Agony of Zim’s ‘pro’ footballers

IN African countries, a footballer flourishing in a foreign land, especially in Europe, is a cause for celebration.

It’s confirmation that talent still exists within their borders, confirmation that the social and political problems bedevilling their country cannot prevent someone from daring to dream.

What then if the rush abroad is to such countries as the DRC, Sudan, Mozambique or even, of all places. Swaziland? Can that be cause for celebration? Or perhaps does it say anything about the standards of that particular country?

The latter is closer to the truth if one looks at the near shocking figures said to be earned by our footballers in the PSL, which make a mockery of professional football.

Figures of between $200 and $800 a month are reportedly the salary scale of top flight footballers in Zimbabwe, hardly the kind of money required to sustain the luxurious lifestyles associated with professional athletes.

This penury has led to the unprecedented exodus of players to such countries where, due to the great quantity of the much sought-after diamond in the Congo and oil in the Sudan, the money is considerably better.

At the beginning of this year, four Zimbabwean players made the great trek into the DRC league. Dynamos players Ephraim Mazarura, Carrington Gomba, Mtshumayeli Moyo and Philip Marufu joined FC Lupopo while the Monomotapa trio of Mthulisi Maphosa, Chris Semakweri and Daniel Zokoto were signed by African club champions TP Mazembe.

This movement of players appear to be motivated by money, with some analysts having gone to the extent of labelling the players “economic refugees”.
But how can that be the case when better money should translate to better football? Are these players “economic refugees” or genuine professional footballers aspiring to take their careers to the next level?

There are two answers for those who subscribe to different notions. The desperation of Zimbabwean players moving into such places as DRC and Sudan is seen in the fact that these countries do not have serious national teams. While clubs from these countries do well in African club competitions, their national sides were conspicuous by their absence from January’s African Nations Cup in Angola.

On the other hand, those in defence of the footballers will point out that the people running the clubs are different from those running the FAs, who are in charge of the national teams.

The debate can rage on about why Zimbabwean players have resorted to moving into the “jungles” of African leagues. What’s not debatable however is that local footballers need to be better remunerated for the sake of professional football’s good name.

On that case, Desmond Maringwa, the chairman of the Footballers Union of Zimbabwe, can be forgiven for being ambivalent.

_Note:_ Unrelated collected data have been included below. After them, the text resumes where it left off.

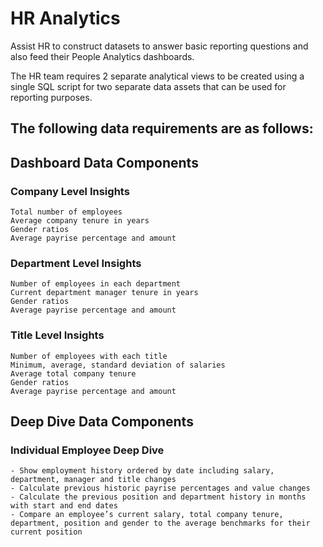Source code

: # HR Analytics
Assist HR to construct datasets to answer basic reporting questions and also feed their People Analytics dashboards.

The HR team requires 2 separate analytical views to be created using a single SQL script for two separate data assets that can be used for reporting purposes.

## The following data requirements are as follows:

## Dashboard Data Components

### Company Level Insights

    Total number of employees
    Average company tenure in years
    Gender ratios
    Average payrise percentage and amount

### Department Level Insights

    Number of employees in each department
    Current department manager tenure in years
    Gender ratios
    Average payrise percentage and amount

### Title Level Insights

    Number of employees with each title
    Minimum, average, standard deviation of salaries
    Average total company tenure
    Gender ratios
    Average payrise percentage and amount

## Deep Dive Data Components

### Individual Employee Deep Dive

    - Show employment history ordered by date including salary, department, manager and title changes
    - Calculate previous historic payrise percentages and value changes
    - Calculate the previous position and department history in months with start and end dates
    - Compare an employee’s current salary, total company tenure, department, position and gender to the average benchmarks for their current position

“It’s difficult, but so is everything in the country,” Maringwa said in an interview with IndependentSport. “We’ve talked to the clubs, but vanenge vachitochemawo (they are also hard-pressed). But that’s why we are there. It’s sad to see players who are so idolised by people living such unviable lives. Football is a short career. At most, you play five years at your peak. At the end you have no pension, no insurance and no medical cover.”

Maringwa, a long-serving Dynamos midfielder and former Zimbabwe national side player, talks of plans to share the cake from accrued revenue.

“We are doing a survey to see how much players are being paid,” he said. “We want to establish if we can come up with some sort of minimum salary for players. Hopefully the club officials will corporate. We will then table the proposal to the PSL, Zifa and other authorities.”

According to Maringwa, the proposal is very practical.

“It’s achievable. Look, footballers are the ones who generate the income. We want a share of that income. We’ve asked the PSL to give a certain percentage of gate-takings to the footballers, through the union. We will then use that as some sort of medical cover, pension fund, or something.”

Yet still, while local players are anxious to get to the nearest border, others are coming to these shores from as far afield as Ghana. 
Ghanaian domestic football ranks among the top five on the continent.

Five players from the land of the Black Star are now on the books of two premiership clubs here, Caps United and Lengthens.

Money cannot be the motivational factor, of course. Ghanaian sports journalist Mchorney Yeboah sheds some light.

“It’s an undeniable fact that the Glo Premier League in Ghana is one of the best in Africa yet players from the league hardly get the opportunity to feature for our national team, the Black Stars,” Yeboah told us from Accra. “Look at the just ended African Nations Cup in Angola which Ghana reached the final. They only had two players in the national team who play at home, namely Lee Ardy and Philemon Macathy. The fact is that it’s very difficult to play here at home and get called up to the national team, like the Biblical saying, ‘a Prophet has no respect in his home town’.”

But when the identities of the players were put to Yeboah, it was clear that none of them had played at a top level in their home country.

Yeboah said none of the players played in his coountry’s top flight league. But he said they might have played in one of Ghana’s several academies, or lower leagues.